Sunday, March 17, 2013

Overbites and the History of Civilization

Human teeth are rather weakly attached to the jaw, and they can move around a great deal. This is, of course, how orthodontics works. But teeth also move in response to how you use them; eat a lot of a certain food that requires a lot of chewing, and your teeth can shift into a different position, especially during adolescence.

Contemporary parents contemplating their orthodontists' bills have often wondered why their kids have these problems, which don't seem to have troubled past generations nearly so much. Could it be the way we eat? Jane Kramer in the New Yorker, reviewing a book by food historian Bee Wilson:
By the late eighteenth century in Europe, people were slicing their food into bite-size morsels and carrying them to their mouths with forks—those formerly weird things, Wilson calls them. And they hardly needed to chew such tiny pieces, which in most cases were already softened by pounding, overcooking, or long, gentle braisings. At the same time, the modern overbite began to appear prominently in upper-class Western European jaws. Do not confuse this with the seriously inconvenient condition known to the world as buck teeth (without which we would have no orthodontists, and no mortified adolescents with mouthfuls of rubber bands and wire braces). Wilson’s modern overbite refers to “the way our top layer of incisors hangs over the bottom layer, like a lid on a box,” as she nicely puts it, and is “the ideal human occlusion” for the way we now eat. Why this happened and how long it took to happen is open to some debate, but it’s clear that until it happened most humans had the bite of other primates—“where the top incisors clash against the bottom ones, like a guillotine blade.”

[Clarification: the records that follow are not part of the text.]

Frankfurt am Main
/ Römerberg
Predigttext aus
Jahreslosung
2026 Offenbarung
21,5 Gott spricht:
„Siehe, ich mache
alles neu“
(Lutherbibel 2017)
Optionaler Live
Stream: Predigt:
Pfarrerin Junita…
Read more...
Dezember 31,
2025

Wilson’s favorite theory comes from the American physical anthropologist Charles Loring Brace, a specialist in the evolution of hominid teeth. In 1977, Brace published an article that put the age of the Western overbite at no more than two hundred and fifty years—which is to say that flatware and, with it, a significant change in how we chewed were all it took for the edge-to-edge occlusion that we inherited from the Neanderthals to be replaced by the bite we now call normal. Brace was haunted by overbites. He had long assumed them to be an incremental and selective evolutionary change that began with agriculture and the consumption of grains. But the jaws he studied, on his way to building a database on the evolution of hominid teeth—apparently the biggest in the world—changed his mind. The transformation he’d seen in those eighteenth-century-gentlemen jaws was too abrupt, and too radical, to qualify as evolution, especially given the rapidity with which it then followed the spread of flatware into the middle classes, in the nineteenth century. In 1914, in the run-up to war with Germany, a stainless-steel alloy—developed to prevent corrosion in gun barrels—went on sale in Sheffield, England. Once stainless appeared on the country’s dinner tables, the guillotine bite all but disappeared. 
And as with so many other civilized refinements, this one appeared first in China:
For Brace, the proof of his hypothesis as to the relation between jaws and cutlery came when, “on his eternal quest” for new teeth to study, he visited Shanghai’s natural-history museum, examined the pickled jaw of a graduate student, dating from the Song dynasty (960 to 1279 A.D.), and discovered the same incisor overbite that, by his reckoning, had first appeared in Europe eight hundred to a thousand years later.
Perhaps when the Undomesticated Men finally make their appearance in the mountains of Idaho, they will raise their children without forks and make them gnaw their meat off the bone, so their teeth don't go soft and over-civilized.